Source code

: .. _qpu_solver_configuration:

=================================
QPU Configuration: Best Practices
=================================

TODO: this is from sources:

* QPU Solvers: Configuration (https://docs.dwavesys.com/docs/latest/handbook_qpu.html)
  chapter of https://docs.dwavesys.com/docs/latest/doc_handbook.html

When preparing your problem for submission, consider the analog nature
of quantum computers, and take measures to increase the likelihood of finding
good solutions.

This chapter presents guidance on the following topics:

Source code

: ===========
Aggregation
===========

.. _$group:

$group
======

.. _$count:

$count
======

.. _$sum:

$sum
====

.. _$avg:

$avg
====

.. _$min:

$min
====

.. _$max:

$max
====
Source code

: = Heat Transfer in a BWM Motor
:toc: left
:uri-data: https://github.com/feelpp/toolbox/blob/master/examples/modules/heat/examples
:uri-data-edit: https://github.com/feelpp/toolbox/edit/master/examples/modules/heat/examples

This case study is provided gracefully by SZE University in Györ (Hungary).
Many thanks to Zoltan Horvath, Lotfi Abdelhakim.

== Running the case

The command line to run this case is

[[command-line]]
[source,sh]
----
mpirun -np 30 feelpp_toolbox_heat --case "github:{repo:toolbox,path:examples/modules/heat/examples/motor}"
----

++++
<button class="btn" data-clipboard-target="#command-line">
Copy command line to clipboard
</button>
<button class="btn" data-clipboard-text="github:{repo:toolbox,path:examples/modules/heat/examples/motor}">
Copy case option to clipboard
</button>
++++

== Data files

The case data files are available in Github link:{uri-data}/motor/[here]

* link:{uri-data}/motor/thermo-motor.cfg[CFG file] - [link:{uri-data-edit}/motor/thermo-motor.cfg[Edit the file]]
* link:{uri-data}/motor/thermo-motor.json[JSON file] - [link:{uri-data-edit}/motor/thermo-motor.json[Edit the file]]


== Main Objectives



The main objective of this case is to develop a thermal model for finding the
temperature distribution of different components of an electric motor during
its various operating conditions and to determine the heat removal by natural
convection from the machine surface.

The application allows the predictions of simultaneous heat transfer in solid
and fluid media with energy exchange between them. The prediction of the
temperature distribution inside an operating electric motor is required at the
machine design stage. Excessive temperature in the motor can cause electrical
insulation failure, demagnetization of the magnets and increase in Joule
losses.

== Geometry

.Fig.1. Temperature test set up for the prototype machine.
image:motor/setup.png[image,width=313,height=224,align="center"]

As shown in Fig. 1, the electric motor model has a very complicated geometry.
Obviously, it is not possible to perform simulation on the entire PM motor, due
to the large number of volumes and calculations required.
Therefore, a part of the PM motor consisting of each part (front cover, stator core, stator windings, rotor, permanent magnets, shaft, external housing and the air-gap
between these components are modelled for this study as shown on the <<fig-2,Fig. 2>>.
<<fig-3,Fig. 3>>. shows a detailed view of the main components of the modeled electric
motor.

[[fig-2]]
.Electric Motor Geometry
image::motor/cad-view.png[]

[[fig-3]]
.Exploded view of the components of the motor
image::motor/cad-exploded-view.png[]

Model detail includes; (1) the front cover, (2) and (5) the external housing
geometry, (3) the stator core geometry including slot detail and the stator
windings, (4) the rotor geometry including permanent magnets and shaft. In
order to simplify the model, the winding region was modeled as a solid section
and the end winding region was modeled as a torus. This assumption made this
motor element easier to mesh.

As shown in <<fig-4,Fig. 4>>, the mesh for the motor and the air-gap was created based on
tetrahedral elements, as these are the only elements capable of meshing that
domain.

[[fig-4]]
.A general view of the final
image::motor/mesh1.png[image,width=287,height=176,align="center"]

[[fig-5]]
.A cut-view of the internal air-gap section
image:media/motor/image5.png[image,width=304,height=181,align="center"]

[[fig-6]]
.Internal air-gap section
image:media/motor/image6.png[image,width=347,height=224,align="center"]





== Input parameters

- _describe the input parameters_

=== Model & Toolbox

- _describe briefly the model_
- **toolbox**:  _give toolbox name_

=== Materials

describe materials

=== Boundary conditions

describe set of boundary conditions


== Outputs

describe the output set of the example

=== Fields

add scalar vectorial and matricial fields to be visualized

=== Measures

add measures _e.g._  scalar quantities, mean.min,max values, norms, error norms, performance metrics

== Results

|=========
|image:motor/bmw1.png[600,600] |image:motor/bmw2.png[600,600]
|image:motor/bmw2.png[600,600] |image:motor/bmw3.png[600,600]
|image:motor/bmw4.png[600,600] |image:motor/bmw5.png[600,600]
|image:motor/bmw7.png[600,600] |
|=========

* **YOUR INSTRUCTIONS**
With nothing added or dropped, write out every entry.

* **REPLY**
Source code

: .. _qpu_solver_configuration:

=================================
QPU Configuration: Best Practices
=================================

TODO: this is from sources:

* QPU Solvers: Configuration (https://docs.dwavesys.com/docs/latest/handbook_qpu.html)
  chapter of https://docs.dwavesys.com/docs/latest/doc_handbook.html

When preparing your problem for submission, consider the analog nature
of quantum computers, and take measures to increase the likelihood of finding
good solutions.

This chapter presents guidance on the following topics:

Source code

: ===========
Aggregation
===========

.. _$group:

$group
======

.. _$count:

$count
======

.. _$sum:

$sum
====

.. _$avg:

$avg
====

.. _$min:

$min
====

.. _$max:

$max
====
Source code

: = Heat Transfer in a BWM Motor
:toc: left
:uri-data: https://github.com/feelpp/toolbox/blob/master/examples/modules/heat/examples
:uri-data-edit: https://github.com/feelpp/toolbox/edit/master/examples/modules/heat/examples

This case study is provided gracefully by SZE University in Györ (Hungary).
Many thanks to Zoltan Horvath, Lotfi Abdelhakim.

== Running the case

The command line to run this case is

[[command-line]]
[source,sh]
----
mpirun -np 30 feelpp_toolbox_heat --case "github:{repo:toolbox,path:examples/modules/heat/examples/motor}"
----

++++
<button class="btn" data-clipboard-target="#command-line">
Copy command line to clipboard
</button>
<button class="btn" data-clipboard-text="github:{repo:toolbox,path:examples/modules/heat/examples/motor}">
Copy case option to clipboard
</button>
++++

== Data files

The case data files are available in Github link:{uri-data}/motor/[here]

* link:{uri-data}/motor/thermo-motor.cfg[CFG file] - [link:{uri-data-edit}/motor/thermo-motor.cfg[Edit the file]]
* link:{uri-data}/motor/thermo-motor.json[JSON file] - [link:{uri-data-edit}/motor/thermo-motor.json[Edit the file]]


== Main Objectives



The main objective of this case is to develop a thermal model for finding the
temperature distribution of different components of an electric motor during
its various operating conditions and to determine the heat removal by natural
convection from the machine surface.

The application allows the predictions of simultaneous heat transfer in solid
and fluid media with energy exchange between them. The prediction of the
temperature distribution inside an operating electric motor is required at the
machine design stage. Excessive temperature in the motor can cause electrical
insulation failure, demagnetization of the magnets and increase in Joule
losses.

== Geometry

.Fig.1. Temperature test set up for the prototype machine.
image:motor/setup.png[image,width=313,height=224,align="center"]

As shown in Fig. 1, the electric motor model has a very complicated geometry.
Obviously, it is not possible to perform simulation on the entire PM motor, due
to the large number of volumes and calculations required.
Therefore, a part of the PM motor consisting of each part (front cover, stator core, stator windings, rotor, permanent magnets, shaft, external housing and the air-gap
between these components are modelled for this study as shown on the <<fig-2,Fig. 2>>.
<<fig-3,Fig. 3>>. shows a detailed view of the main components of the modeled electric
motor.

[[fig-2]]
.Electric Motor Geometry
image::motor/cad-view.png[]

[[fig-3]]
.Exploded view of the components of the motor
image::motor/cad-exploded-view.png[]

Model detail includes; (1) the front cover, (2) and (5) the external housing
geometry, (3) the stator core geometry including slot detail and the stator
windings, (4) the rotor geometry including permanent magnets and shaft. In
order to simplify the model, the winding region was modeled as a solid section
and the end winding region was modeled as a torus. This assumption made this
motor element easier to mesh.

As shown in <<fig-4,Fig. 4>>, the mesh for the motor and the air-gap was created based on
tetrahedral elements, as these are the only elements capable of meshing that
domain.

[[fig-4]]
.A general view of the final
image::motor/mesh1.png[image,width=287,height=176,align="center"]

[[fig-5]]
.A cut-view of the internal air-gap section
image:media/motor/image5.png[image,width=304,height=181,align="center"]

[[fig-6]]
.Internal air-gap section
image:media/motor/image6.png[image,width=347,height=224,align="center"]





== Input parameters

- _describe the input parameters_

=== Model & Toolbox

- _describe briefly the model_
- **toolbox**:  _give toolbox name_

=== Materials

describe materials

=== Boundary conditions

describe set of boundary conditions


== Outputs

describe the output set of the example

=== Fields

add scalar vectorial and matricial fields to be visualized

=== Measures

add measures _e.g._  scalar quantities, mean.min,max values, norms, error norms, performance metrics

== Results

|=========
|image:motor/bmw1.png[600,600] |image:motor/bmw2.png[600,600]
|image:motor/bmw2.png[600,600] |image:motor/bmw3.png[600,600]
|image:motor/bmw4.png[600,600] |image:motor/bmw5.png[600,600]
|image:motor/bmw7.png[600,600] |
|=========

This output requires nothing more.